▶ [Pedido de trabalho A] Diga se cada afirmação concorda com o trecho do documento, respondendo sim ou não e citando as palavras do texto que decidem. (i) O túmulo é chamado de goela da terra. (ii) Depois da morte, o corpo conserva o movimento e a energia. (iii) A beleza se mantém no cadáver.
▶ [Pedido de trabalho B] Reproduza sem alterações a parte do trecho do documento que começa nas palavras "A alma resplandece" e termina depois de "nauseante e informe.".

━━ Trecho do documento

A alma resplandece nas radiações da matéria, e a Universidade Suprema paira, majestosa, sobre o Universo.

Que morre então? Rotos os laços que prendem a alma ao corpo, este, privado do fluido que o animava, que promovia nele o movimento, a energia, a renovação, o crescimento, passa ao estado de massa inerte, insensível, repelente (rude lição à vaidade humana!): e experimenta, pouco depois, a desintegração celular, que o torna repulsivo à vista e insuportável ao olfato.

Apolo de Belvedere, ou Vênus de Milo, dentro de poucas horas são cadáveres asquerosos, dentro de poucos dias são massas desconjuntadas: beleza, vaidade, orgulho, encantos, seduções, tudo confunde, ali, naquela papa nauseante e informe.

O túmulo, essa goela da terra, encarcera e traga o corpo; mas no bojo da terra a operação química se faz, e a matéria, já transformada, demanda situações novas exigidas por seus novos estados. Que desapareceu? A forma, meramente..

━━━━
━━ Linhas listadas

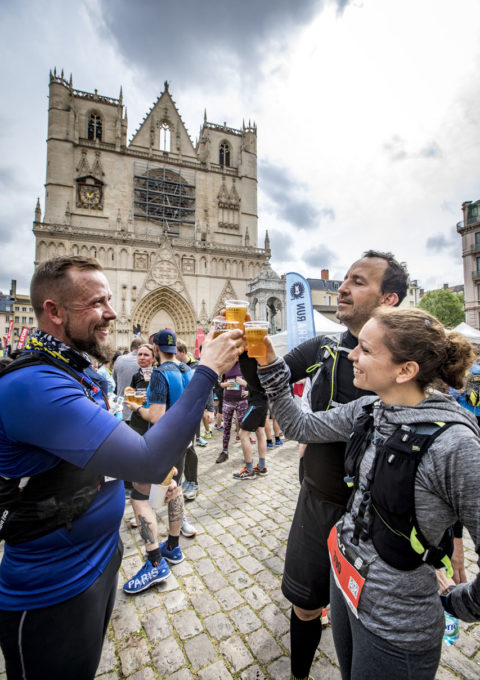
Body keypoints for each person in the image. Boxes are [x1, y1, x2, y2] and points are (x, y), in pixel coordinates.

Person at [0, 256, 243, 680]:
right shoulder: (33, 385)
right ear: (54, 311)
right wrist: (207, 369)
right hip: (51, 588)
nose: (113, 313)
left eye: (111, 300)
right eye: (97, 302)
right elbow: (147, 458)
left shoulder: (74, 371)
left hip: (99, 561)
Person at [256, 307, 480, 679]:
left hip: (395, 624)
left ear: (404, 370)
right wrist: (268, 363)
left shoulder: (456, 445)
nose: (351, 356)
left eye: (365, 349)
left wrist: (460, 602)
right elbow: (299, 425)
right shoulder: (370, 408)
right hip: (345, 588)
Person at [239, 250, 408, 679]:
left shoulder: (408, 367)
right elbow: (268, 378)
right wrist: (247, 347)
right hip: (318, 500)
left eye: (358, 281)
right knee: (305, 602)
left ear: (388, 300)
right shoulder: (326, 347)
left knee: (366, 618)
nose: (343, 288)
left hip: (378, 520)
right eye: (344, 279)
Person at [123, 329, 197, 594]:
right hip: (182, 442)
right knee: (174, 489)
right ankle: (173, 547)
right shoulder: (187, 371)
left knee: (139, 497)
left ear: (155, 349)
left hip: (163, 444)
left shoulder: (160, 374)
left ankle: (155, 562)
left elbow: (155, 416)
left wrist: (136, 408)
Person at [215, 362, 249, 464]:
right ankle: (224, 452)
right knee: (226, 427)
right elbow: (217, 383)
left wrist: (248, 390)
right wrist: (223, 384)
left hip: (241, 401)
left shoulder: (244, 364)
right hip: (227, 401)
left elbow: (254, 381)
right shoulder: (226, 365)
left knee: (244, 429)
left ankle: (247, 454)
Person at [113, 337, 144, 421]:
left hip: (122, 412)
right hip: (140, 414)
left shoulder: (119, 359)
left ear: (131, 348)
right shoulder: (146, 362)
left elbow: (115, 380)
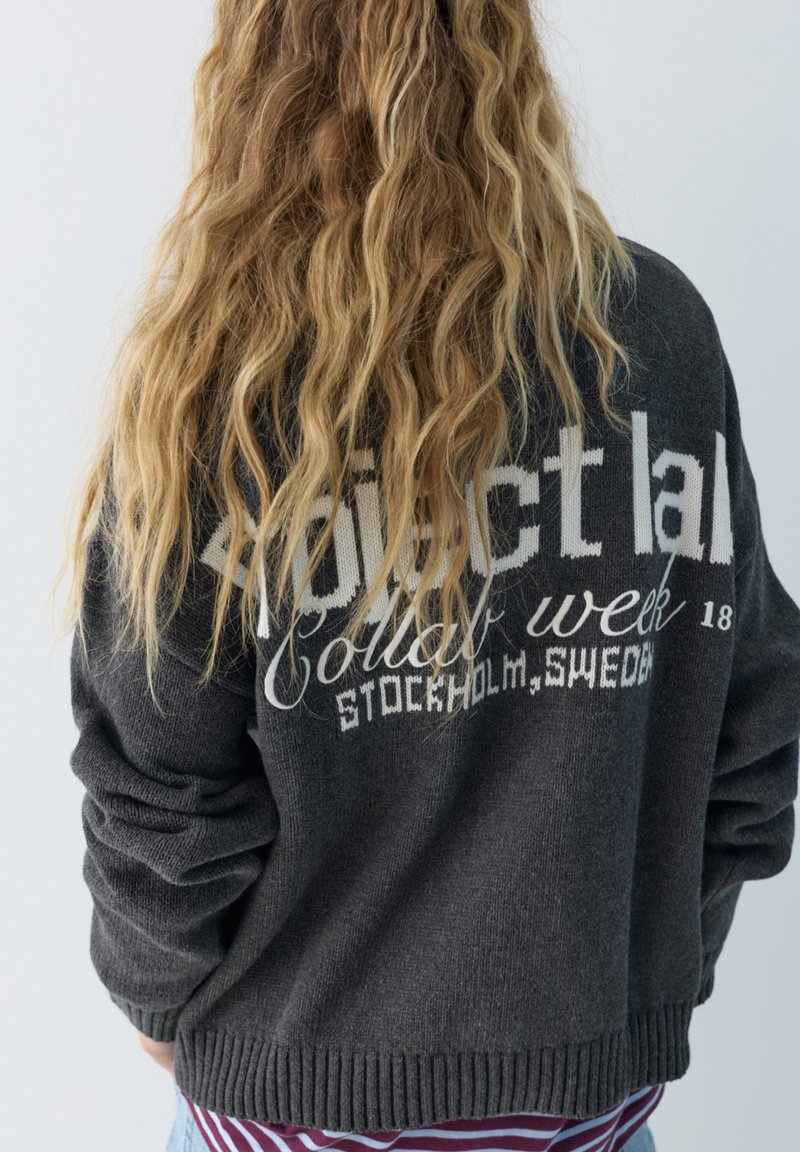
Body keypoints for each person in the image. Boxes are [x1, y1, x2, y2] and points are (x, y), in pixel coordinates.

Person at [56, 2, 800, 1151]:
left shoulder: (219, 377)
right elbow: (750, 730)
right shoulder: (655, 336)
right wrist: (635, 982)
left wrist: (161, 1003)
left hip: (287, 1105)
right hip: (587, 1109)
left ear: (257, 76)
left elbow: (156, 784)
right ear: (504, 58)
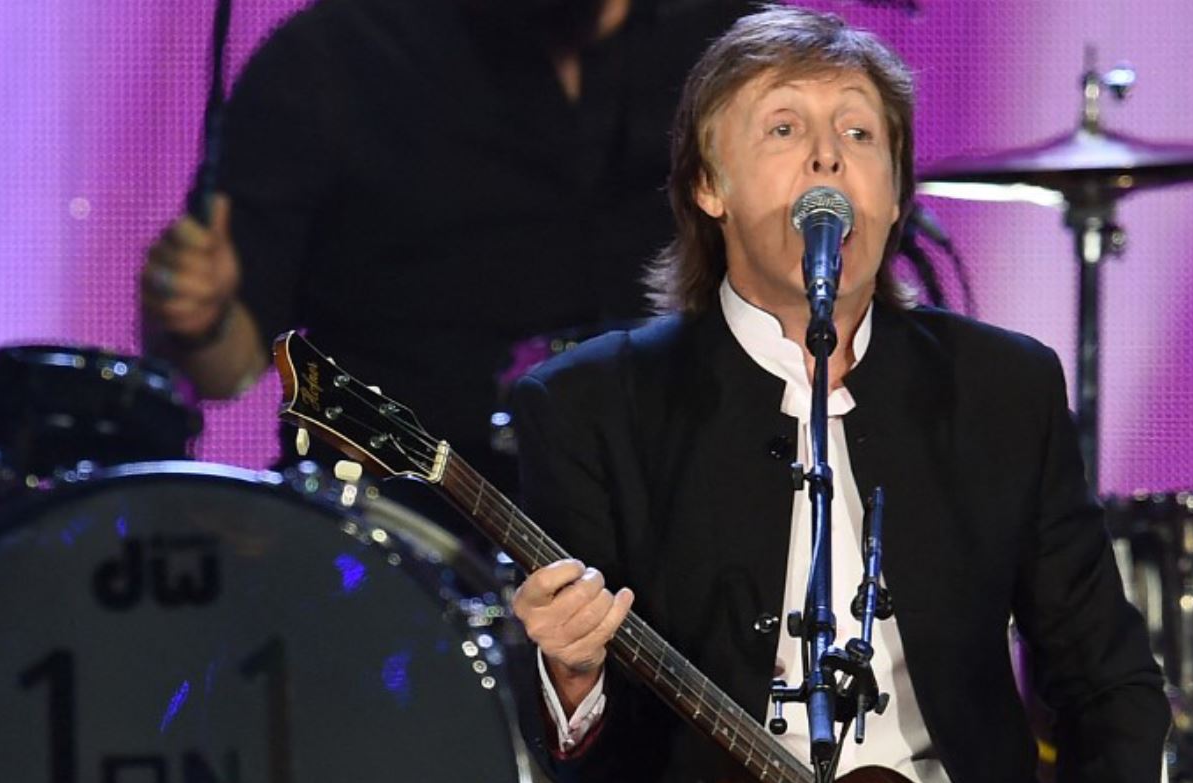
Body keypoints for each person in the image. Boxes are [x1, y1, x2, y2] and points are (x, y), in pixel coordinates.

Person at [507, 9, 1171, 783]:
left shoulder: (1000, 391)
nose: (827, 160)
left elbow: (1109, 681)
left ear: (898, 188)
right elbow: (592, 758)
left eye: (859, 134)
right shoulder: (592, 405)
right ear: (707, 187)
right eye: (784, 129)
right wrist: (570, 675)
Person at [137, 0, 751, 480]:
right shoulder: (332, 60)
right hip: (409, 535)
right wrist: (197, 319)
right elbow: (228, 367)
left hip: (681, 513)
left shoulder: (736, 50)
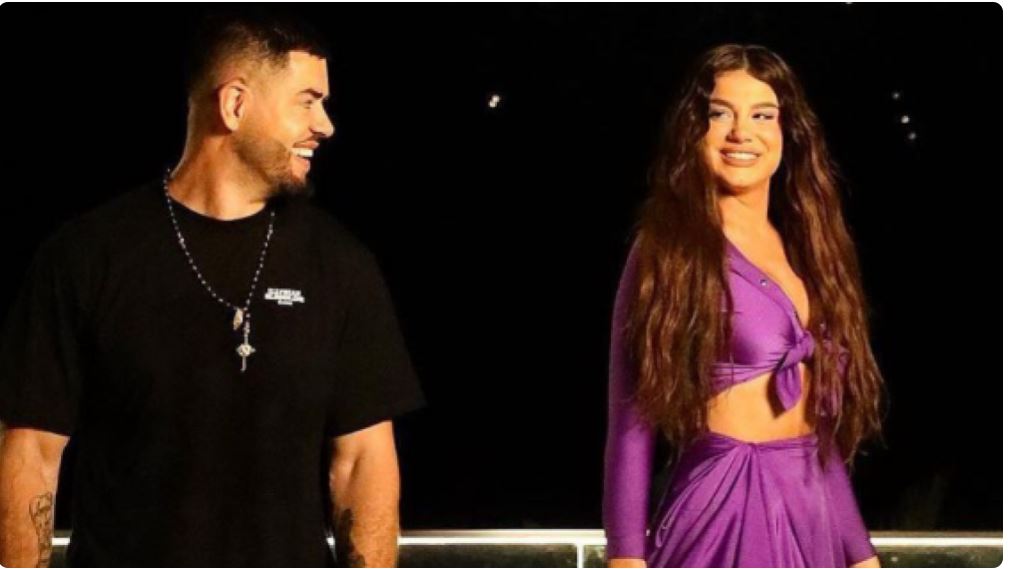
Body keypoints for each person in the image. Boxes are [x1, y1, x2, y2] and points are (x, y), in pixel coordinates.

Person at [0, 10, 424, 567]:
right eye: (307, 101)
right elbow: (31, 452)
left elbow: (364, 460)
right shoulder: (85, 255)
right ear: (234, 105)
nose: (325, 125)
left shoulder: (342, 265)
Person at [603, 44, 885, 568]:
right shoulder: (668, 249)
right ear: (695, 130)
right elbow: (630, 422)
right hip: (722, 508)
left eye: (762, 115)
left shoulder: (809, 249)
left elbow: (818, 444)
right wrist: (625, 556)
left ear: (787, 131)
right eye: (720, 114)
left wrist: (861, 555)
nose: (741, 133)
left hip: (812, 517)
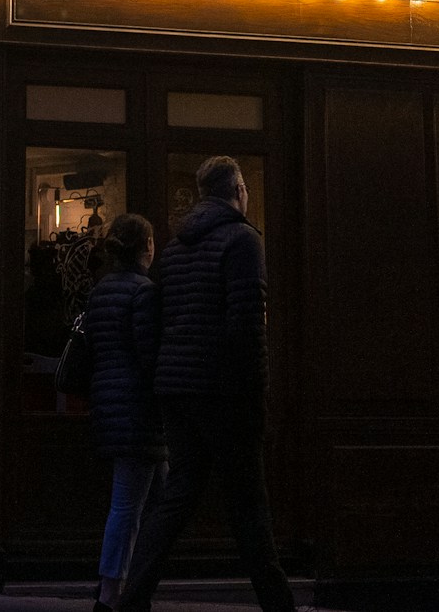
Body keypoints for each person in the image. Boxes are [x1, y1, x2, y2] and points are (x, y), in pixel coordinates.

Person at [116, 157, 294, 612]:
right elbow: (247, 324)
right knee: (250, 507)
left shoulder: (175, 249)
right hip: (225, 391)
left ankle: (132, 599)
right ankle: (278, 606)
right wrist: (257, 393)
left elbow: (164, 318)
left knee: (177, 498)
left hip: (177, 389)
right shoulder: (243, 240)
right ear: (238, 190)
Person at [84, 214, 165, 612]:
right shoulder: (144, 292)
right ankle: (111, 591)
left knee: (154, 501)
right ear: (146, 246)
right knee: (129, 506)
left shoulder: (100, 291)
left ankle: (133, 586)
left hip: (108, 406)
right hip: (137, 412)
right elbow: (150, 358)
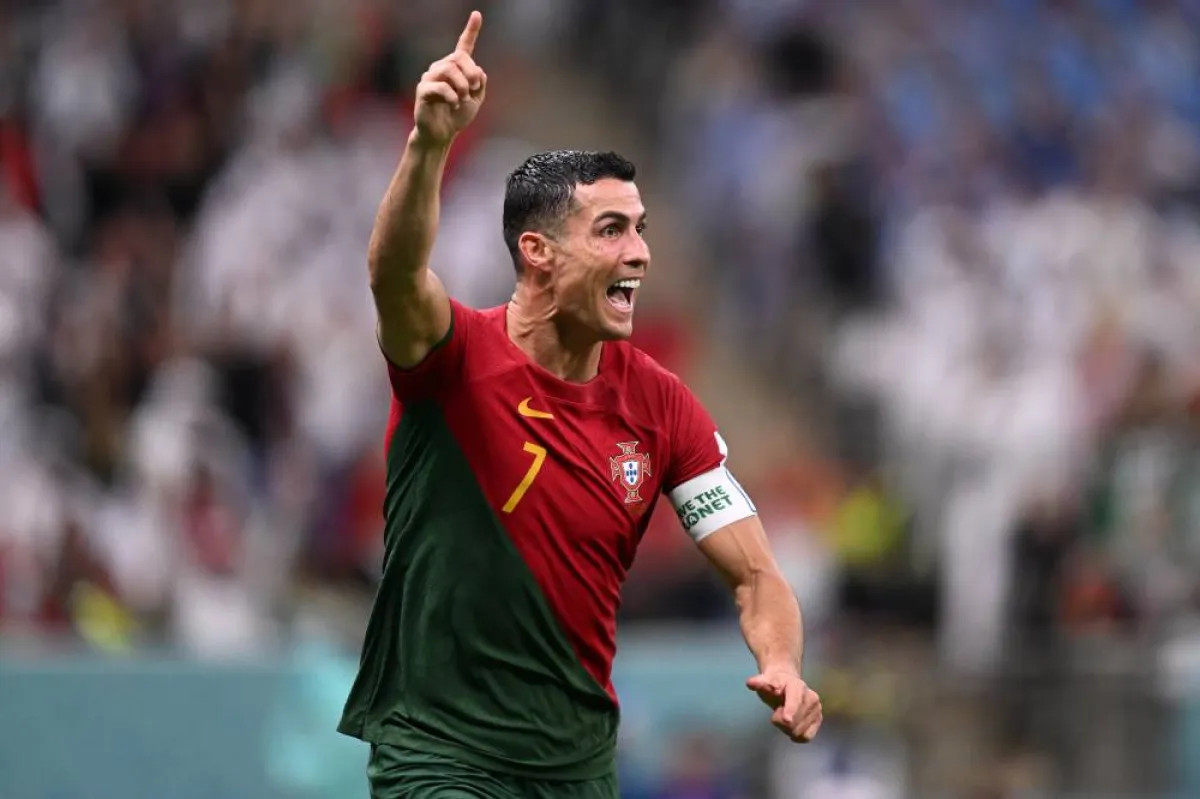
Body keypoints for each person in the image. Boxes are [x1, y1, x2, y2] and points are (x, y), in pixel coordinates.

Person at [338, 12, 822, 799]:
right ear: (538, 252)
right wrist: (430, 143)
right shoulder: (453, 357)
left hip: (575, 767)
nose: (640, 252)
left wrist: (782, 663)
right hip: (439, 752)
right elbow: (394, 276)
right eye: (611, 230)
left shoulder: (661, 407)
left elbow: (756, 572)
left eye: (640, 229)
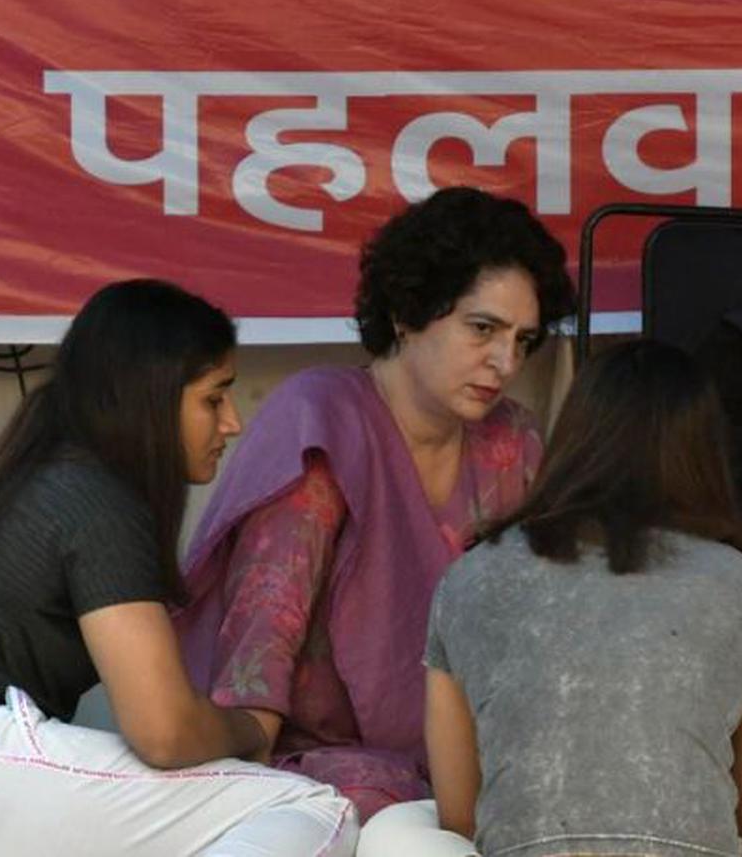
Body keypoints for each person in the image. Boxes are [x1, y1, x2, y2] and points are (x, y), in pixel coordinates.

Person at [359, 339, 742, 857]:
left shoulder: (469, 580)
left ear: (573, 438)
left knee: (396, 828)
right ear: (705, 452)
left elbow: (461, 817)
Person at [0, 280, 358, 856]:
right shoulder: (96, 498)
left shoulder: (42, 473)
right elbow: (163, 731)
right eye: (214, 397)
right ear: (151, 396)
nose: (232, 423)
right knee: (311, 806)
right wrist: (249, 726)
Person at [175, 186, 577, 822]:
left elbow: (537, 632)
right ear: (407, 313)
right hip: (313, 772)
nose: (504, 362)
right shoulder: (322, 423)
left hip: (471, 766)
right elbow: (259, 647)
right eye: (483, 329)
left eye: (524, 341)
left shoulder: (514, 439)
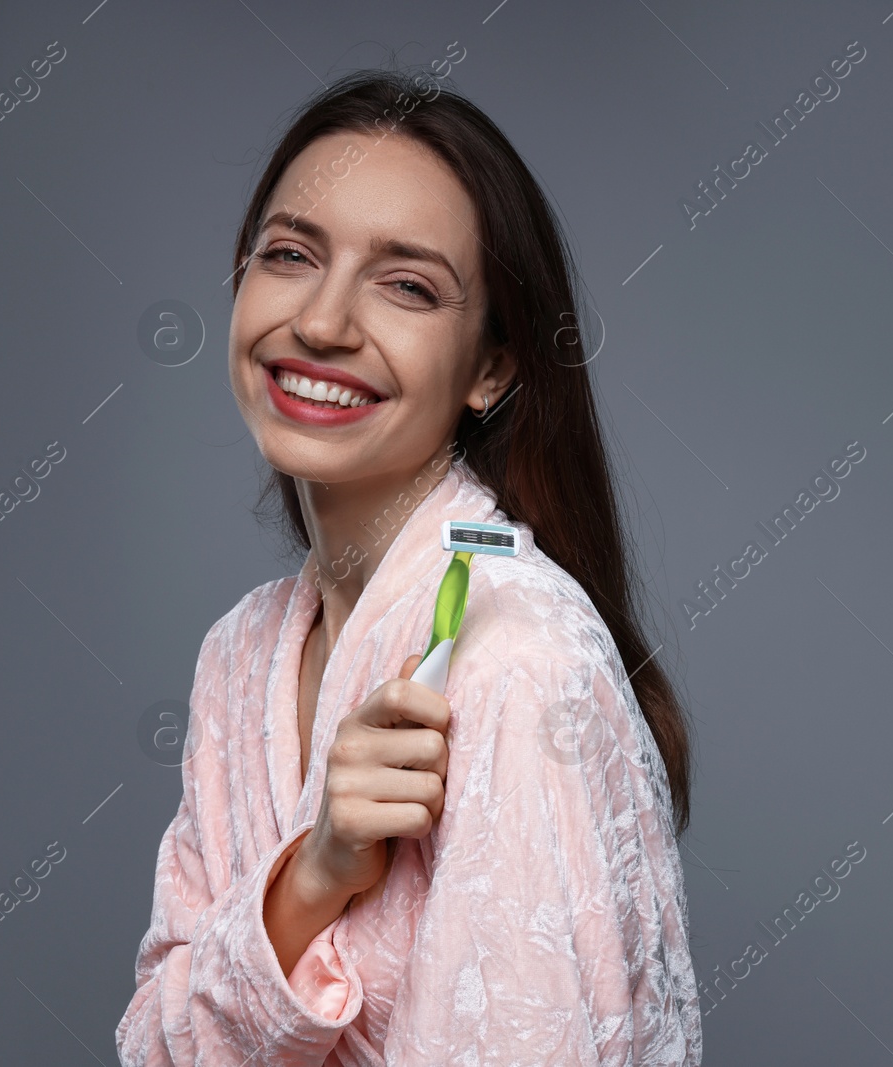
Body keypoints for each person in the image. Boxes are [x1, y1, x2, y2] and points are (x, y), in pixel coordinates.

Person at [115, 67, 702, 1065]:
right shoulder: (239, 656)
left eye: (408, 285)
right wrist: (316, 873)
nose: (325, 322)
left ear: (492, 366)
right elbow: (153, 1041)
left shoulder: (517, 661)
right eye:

━━━━

▶ [Solução do exercício A] (i) Sim: "O túmulo, essa goela da terra, encarcera e traga o corpo". (ii) Não: "passa ao estado de massa inerte, insensível, repelente". (iii) Não: "beleza, vaidade, orgulho, encantos, seduções, tudo confunde, ali, naquela papa nauseante e informe".

▶ [Solução do exercício B]
A alma resplandece nas radiações da matéria, e a Universidade Suprema paira, majestosa, sobre o Universo.

Que morre então? Rotos os laços que prendem a alma ao corpo, este, privado do fluido que o animava, que promovia nele o movimento, a energia, a renovação, o crescimento, passa ao estado de massa inerte, insensível, repelente (rude lição à vaidade humana!): e experimenta, pouco depois, a desintegração celular, que o torna repulsivo à vista e insuportável ao olfato.

Apolo de Belvedere, ou Vênus de Milo, dentro de poucas horas são cadáveres asquerosos, dentro de poucos dias são massas desconjuntadas: beleza, vaidade, orgulho, encantos, seduções, tudo confunde, ali, naquela papa nauseante e informe.